I tried to argue it was due in part to his signaling a certain part of his identity, although I don’t think either he or I was convinced. The fact is that he reads his paper in relative solitude (generally only my mother sees him). So could he really be signaling? Perhaps, in a kind of “impartial spectator” way — the way he sees himself reading the newspaper gives him pleasure and affirms a part of his identity.
Does the image of one “reading the paper” appeal to us, and give us pleasure when we imagine ourselves approaching it? As I read a newspaper I also imagine myself reading the newspaper, and approve of it. It appears as a praiseworthy activity. It’s a powerful aesthetic. (It is my twitter avatar, from a painting by Cézanne. Undoubtably in the cultural consciousness.)
The opposing image I’d suggest is of a person behind a laptop screen. There are similarities, but there are significant differences. The man reading his newspaper is passive, taking in various facts from around the world, soaking up disparate narratives of the day’s events and hopefully coming to a greater understanding — he is a man of letters. The woman behind her laptop also takes in facts, narratives, events and arguments. But where the man stops she continues to work: she checks facts, asks questions, writes her opinion, comments on others’ work. She is an active participant in a global village of ideas — what was once a community to merely be considered, and now is a community one can be part of. She is a woman of conversation.
These two stereotypes are the “reader” and the “blogger” respectively. They are both equally important to a personal sense of propriety. We all yearn to be something significant in the greater world — the worlds of politics and art and culture. The way that we see ourselves in interaction with the larger world is, unsurprisingly, the principle of how we interact. To my father, seeing himself holding a newspaper is as fulfilling — as right — as it is when I see myself at my laptop.
And so, yes, it is a form of signaling. Our pleasure comes not from the substance of what we’re doing (the actual articles read or posts written) but from the aesthetic appreciation of our own propriety. We pray at the altar of our self-identity to appease it and convince ourselves it does exist and is proper. This could cost us $2 for the paper or a night staring at a screen.
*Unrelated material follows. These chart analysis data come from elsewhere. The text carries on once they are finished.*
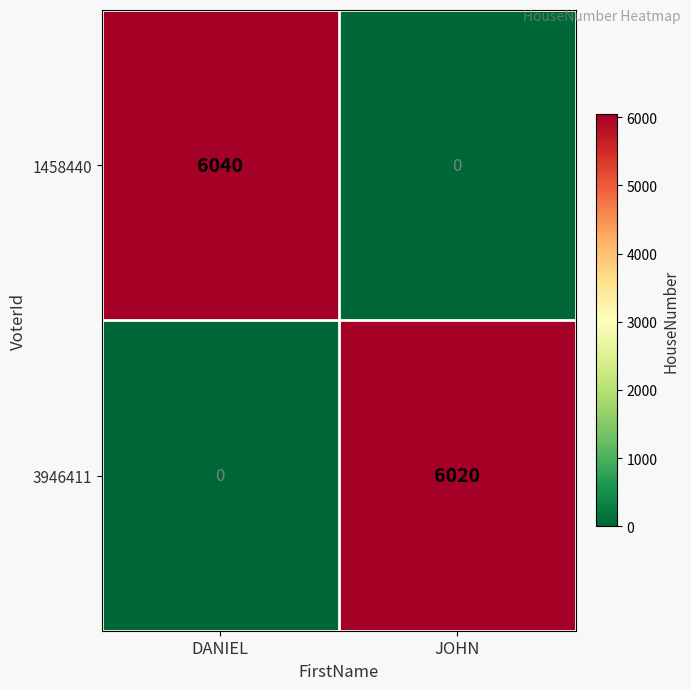

Reading right to left, list all the values displayed in this chart.

1458440: JOHN=0	DANIEL=6040
3946411: JOHN=6020	DANIEL=0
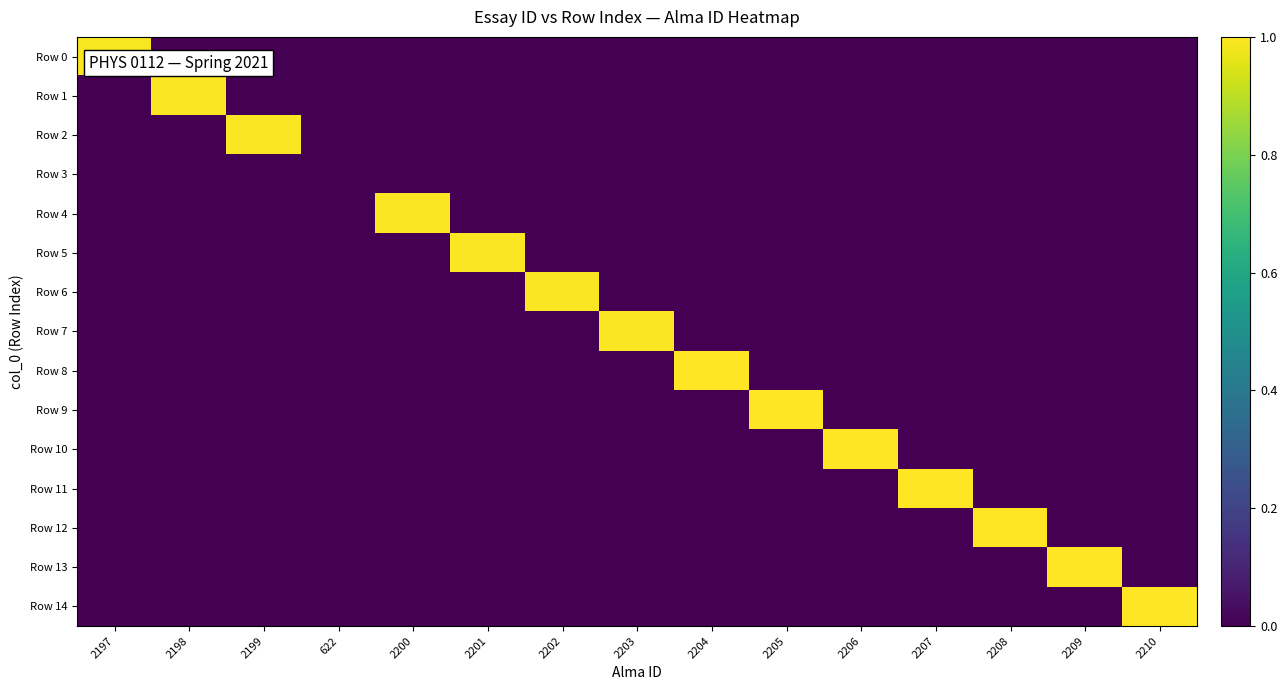

Count the number of data series in this chart.

15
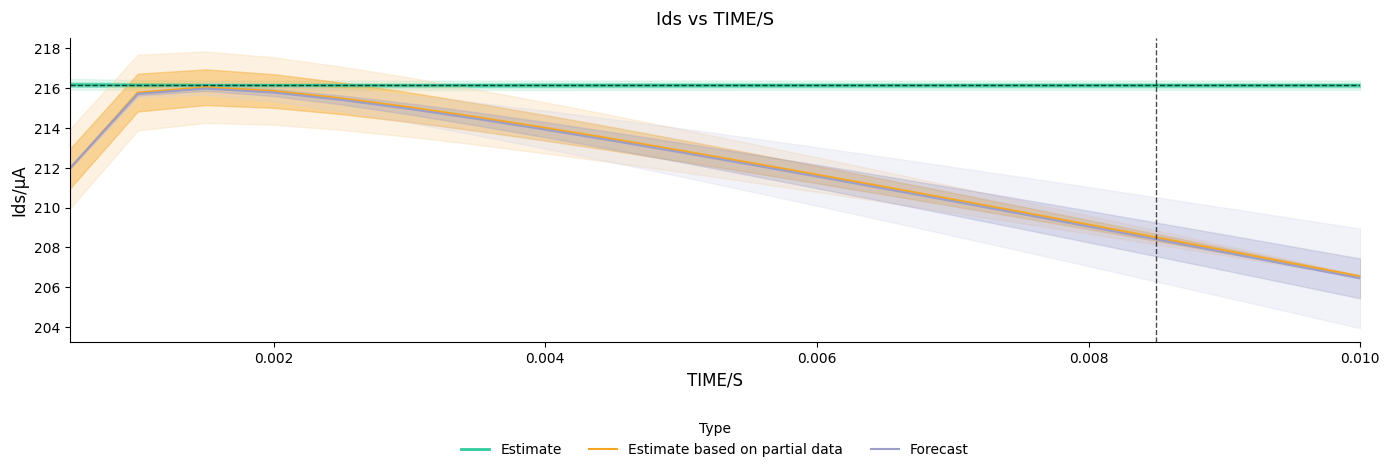

What is the lowest value of the Forecast series?

206.4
Of course I do think the “blogger” image is more useful for society — hence the original argument with my father. But it’s clear we aren’t perfect utilitarians in respect to our identities; nor, perhaps, should we be. I don’t have much of a right to tell my dad he shouldn’t buy the newspaper (from opportunity cost, etc etc) because, well, it’s part of his identity. I wouldn’t want someone telling me not to sit at a screen all day (clearly a huge investment of my time compared to a $2 paper).